As a follow up to Elliot Haspel's report on the role of private equity in shaping the child care, Rebecca Gale had a Q+A with Haspel about the findings and his vision for a way forward.

Gale: You mentioned that as private equity gains a larger share of the child care industry, their political influence will grow. One example you gave was the opposition to Build Back Better by the Early Care and Education Consortium (ECEC). How do you see the role of such political interests evolving as private equity gains a stronger foothold in the child care industry?

Haspel: Yeah, absolutely. I think the broader point you’re getting at is: is there an inherent conflict of interest? If we put in hundreds of billions of dollars to create a publicly funded child care system where parent fees are significantly reduced—if not making it entirely free for everyone like our public schools—but the tradeoff is that there are conditions that restrict profit, what will private equity-backed chains do?

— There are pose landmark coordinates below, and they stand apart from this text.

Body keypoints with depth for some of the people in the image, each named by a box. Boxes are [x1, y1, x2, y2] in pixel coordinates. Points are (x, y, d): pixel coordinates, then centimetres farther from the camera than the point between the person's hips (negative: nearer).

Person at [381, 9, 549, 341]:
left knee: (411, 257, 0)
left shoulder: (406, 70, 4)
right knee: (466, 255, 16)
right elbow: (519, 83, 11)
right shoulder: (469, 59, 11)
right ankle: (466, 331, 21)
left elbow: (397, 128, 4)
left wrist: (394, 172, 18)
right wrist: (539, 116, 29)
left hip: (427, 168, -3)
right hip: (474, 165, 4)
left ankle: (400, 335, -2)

Build Back Better did have mandatory caps on parent fees and living wage minimums for educators. And according to the New York Times, we saw the Early Care and Education Consortium, an advocacy and lobbying group that represents many of the large chains, working behind the scenes with Senator Manchin to lobby against the bill.

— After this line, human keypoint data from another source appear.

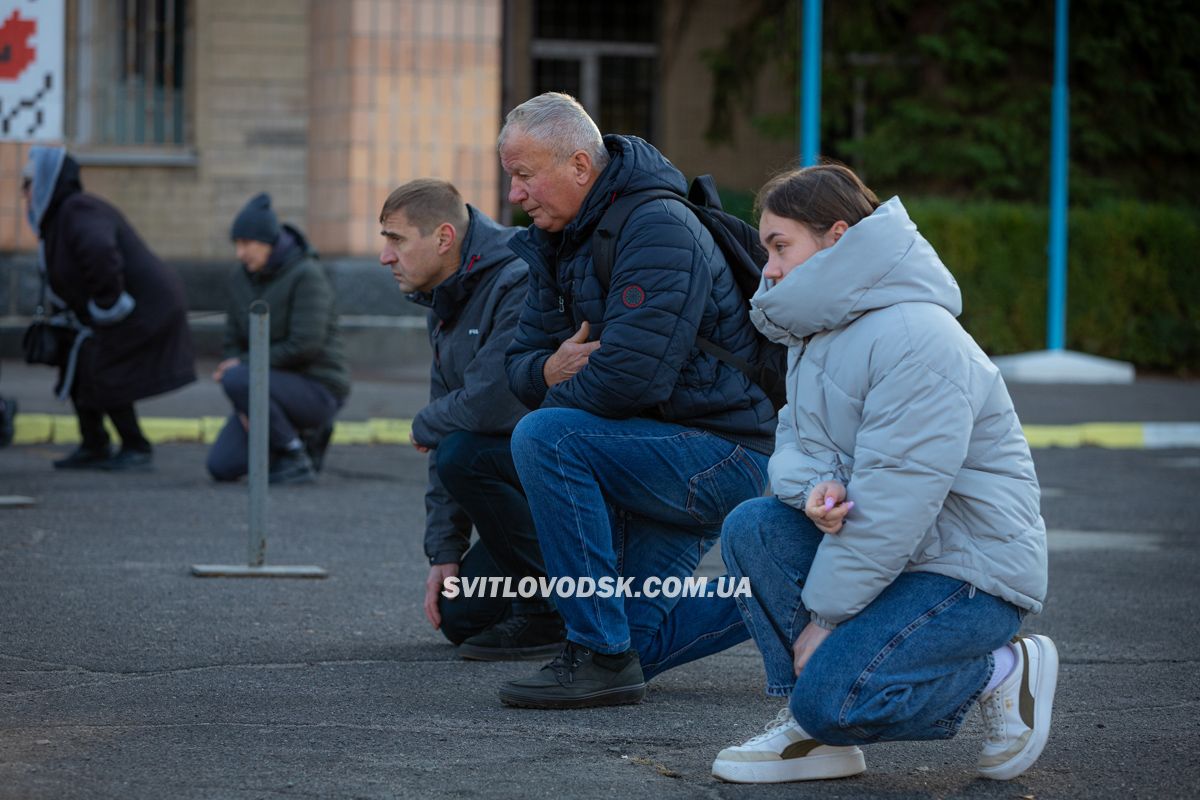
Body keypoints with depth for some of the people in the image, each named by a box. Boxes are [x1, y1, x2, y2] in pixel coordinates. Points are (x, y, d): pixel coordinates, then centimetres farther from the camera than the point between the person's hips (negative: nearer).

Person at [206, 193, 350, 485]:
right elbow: (235, 343, 8)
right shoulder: (241, 278, 4)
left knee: (236, 381, -32)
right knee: (222, 467, -7)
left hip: (316, 391, -7)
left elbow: (305, 346, -26)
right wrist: (246, 407, -6)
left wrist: (244, 364, -17)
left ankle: (296, 460, -14)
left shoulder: (307, 275, -19)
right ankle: (302, 437, 13)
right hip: (280, 388, 7)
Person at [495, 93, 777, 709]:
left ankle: (601, 654, -23)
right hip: (670, 458, 10)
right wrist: (550, 369, -14)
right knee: (635, 643, 10)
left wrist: (555, 400, -11)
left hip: (724, 457, -10)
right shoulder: (559, 242, 10)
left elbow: (630, 374, -30)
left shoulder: (659, 230, -20)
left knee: (544, 437, -28)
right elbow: (520, 363, 10)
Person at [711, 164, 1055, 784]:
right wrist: (814, 489, -18)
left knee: (830, 700, -22)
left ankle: (1003, 673, 1)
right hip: (882, 544, 9)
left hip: (973, 570, -9)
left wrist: (825, 616, -20)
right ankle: (812, 732, -3)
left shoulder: (916, 338, -23)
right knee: (751, 528, -9)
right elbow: (794, 437, 9)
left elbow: (893, 500, -26)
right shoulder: (820, 330, 10)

And then the month after Senator Manchin kills Build Back Better, executives for many of these chains provided donations to his campaign PAC.

Also, we recently saw the Massachusetts Senate passing a bill that involves quite a lot of public money—$475 million a year in grants to help child care programs—to keep their operations going… and pay their staff better. But they put some guardrails in place. They say, if you have more than 10 sites in Massachusetts, you must agree to certain conditions that include things like accepting a reasonable number of children who are on subsidy, which is a proxy for lower income children. You must agree to use a certain percentage of the grants to pay your educators better and to follow a wage ladder that’s going to be put in place. You must agree to a certain number of financial disclosures with all strings attached, right?

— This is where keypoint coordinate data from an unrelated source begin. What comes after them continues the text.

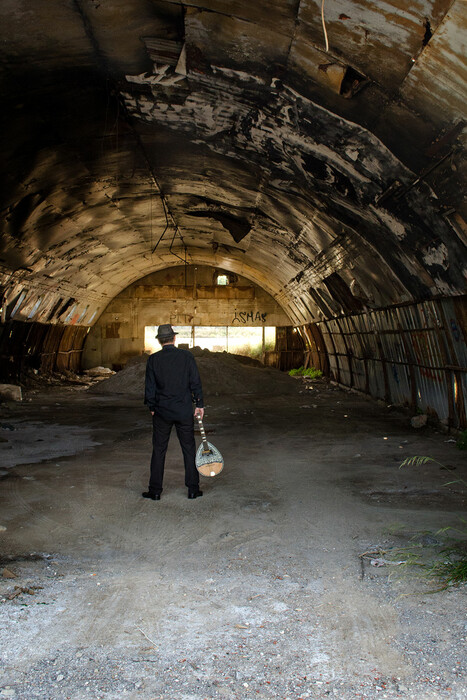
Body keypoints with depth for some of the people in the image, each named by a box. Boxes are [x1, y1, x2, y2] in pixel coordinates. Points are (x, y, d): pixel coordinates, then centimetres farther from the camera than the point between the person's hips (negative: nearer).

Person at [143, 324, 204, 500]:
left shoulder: (153, 359, -5)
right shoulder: (186, 356, -5)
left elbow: (150, 386, -1)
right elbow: (195, 382, -3)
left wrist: (151, 407, 11)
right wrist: (199, 404, 6)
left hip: (162, 412, 0)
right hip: (184, 411, 0)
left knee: (158, 451, 9)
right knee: (189, 449, 10)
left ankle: (155, 490, 13)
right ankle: (193, 489, 14)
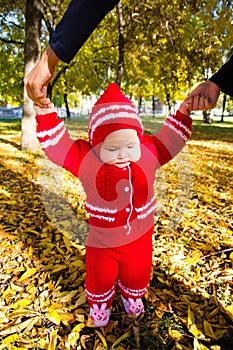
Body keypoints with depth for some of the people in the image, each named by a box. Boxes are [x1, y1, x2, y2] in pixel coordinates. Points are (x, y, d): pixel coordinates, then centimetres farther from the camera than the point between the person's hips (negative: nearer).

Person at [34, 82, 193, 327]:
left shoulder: (149, 152, -12)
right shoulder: (86, 159, -21)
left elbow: (171, 139, 1)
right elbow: (56, 145, -22)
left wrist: (183, 113, -8)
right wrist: (45, 113, -33)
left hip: (140, 237, 3)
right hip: (101, 240, -2)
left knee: (137, 273, 28)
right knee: (100, 276, 23)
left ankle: (132, 295, 62)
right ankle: (99, 302, 57)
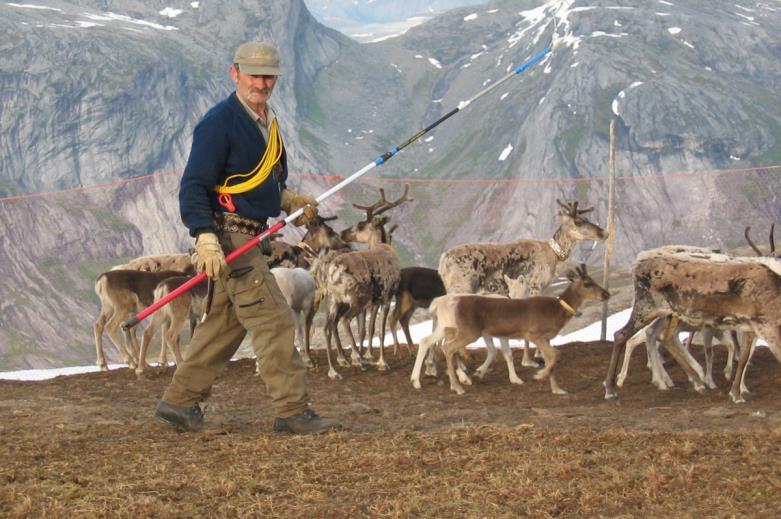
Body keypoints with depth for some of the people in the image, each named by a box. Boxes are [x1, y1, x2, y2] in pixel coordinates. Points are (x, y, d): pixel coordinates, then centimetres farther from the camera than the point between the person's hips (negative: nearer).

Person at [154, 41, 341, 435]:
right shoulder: (220, 122, -14)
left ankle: (179, 402, 21)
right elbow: (193, 187, -18)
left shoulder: (267, 121, 15)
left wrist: (290, 202, 8)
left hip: (249, 236, 10)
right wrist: (206, 239, -29)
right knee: (273, 320, -10)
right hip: (228, 236, -10)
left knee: (225, 323, 13)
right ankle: (293, 411, -7)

We found that ECEC quietly tried to get those particular provisions stripped out. They sent a letter to the chair and vice chair of the committee asking them to amend the provisions that would have targeted the larger chains.

The concern here is that economic power often equals political power, and private equity is enormously powerful politically. I have a quote in there from Brendan Ballou, who’s the former U.S. Special Counsel for Private Equity at the Department of Justice, that “Congress works for few constituencies harder than they work for private equity.”